The first ABC pilot simulation, computed considering all populations as 1 large cluster, consistently with climate modeling, indicated that the best supported scenario was an expansion (Supplementary Material 2—ABC, Table S3). The second pilot simulation, computed grouping populations in 3 main clusters (EWA, CWA, and CA), indicated that the best supported scenario was an expansion after the divergence of modern populations from the ancestral population, for all 3 gene pools (Supplementary Material 2—ABC, Table S3). These preliminary results were incorporated in the following simulations. In the final competing ABC models, the highest posterior probability (0.304, 95% confidence intervals: 0.240–0.368) was found for scenario 2 (Figure 1; Supplementary Material 2—ABC, Table S4).

The posterior parameters showed that the effective population size of the ancestral population was lower than that of CWA suggesting an expansion event at time t2. In the best supported scenario (scenario 2), the hierarchical split assumed that the divergence of EWA occurred before the divergence of CWA and CA. CWA was set to trace back to the ancestral population and EWA diverged from CWA at t2; CWA and CA diverged more recently at t1.
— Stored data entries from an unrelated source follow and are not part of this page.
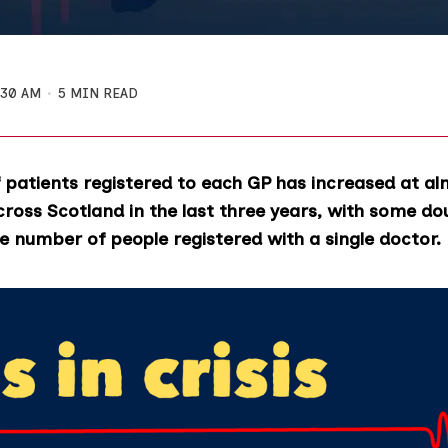
:30 AM
5 MIN READ
patients registered to each GP has increased at al
cross Scotland in the last three years, with some do
e number of people registered with a single doctor.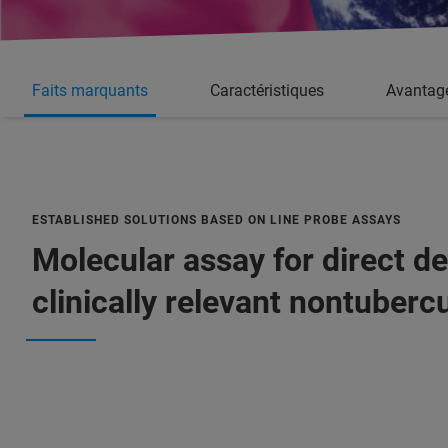
Faits marquants
Caractéristiques
Avantag
ESTABLISHED SOLUTIONS BASED ON LINE PROBE ASSAYS
Molecular assay for direct de
clinically relevant nontuber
The median values of effective population sizes for this scenario were 104000, 64200, and 83400 for N1 (CA), N2 (CWA), and N3 (EWA), respectively (Supplementary Material 2—ABC, Table S5). The median values of the divergence times, t1 and t2, were 3060 (95% CIs: 792–7140) and 5410 (95% CIs: 1150–9560) (Supplementary Material 2—ABC, Table S5). Considering a 30-year generation time, t1 scaled at 91800 years and t2 scaled at 162300 years. Results suggest a reasonable goodness of fit of observed data to scenario 2, given the results shown by PCA (Supplementary Material 2—ABC, Figure S3). All observed summary statistics were not statistically different from the simulated statistics (with a minor exception of mean Garza–Williamson’s M of the pairs CA–CWA and CA–EWA) computed from the parameter values drawn from the estimated posterior distribution (Supplementary Material 2—ABC, Table S7).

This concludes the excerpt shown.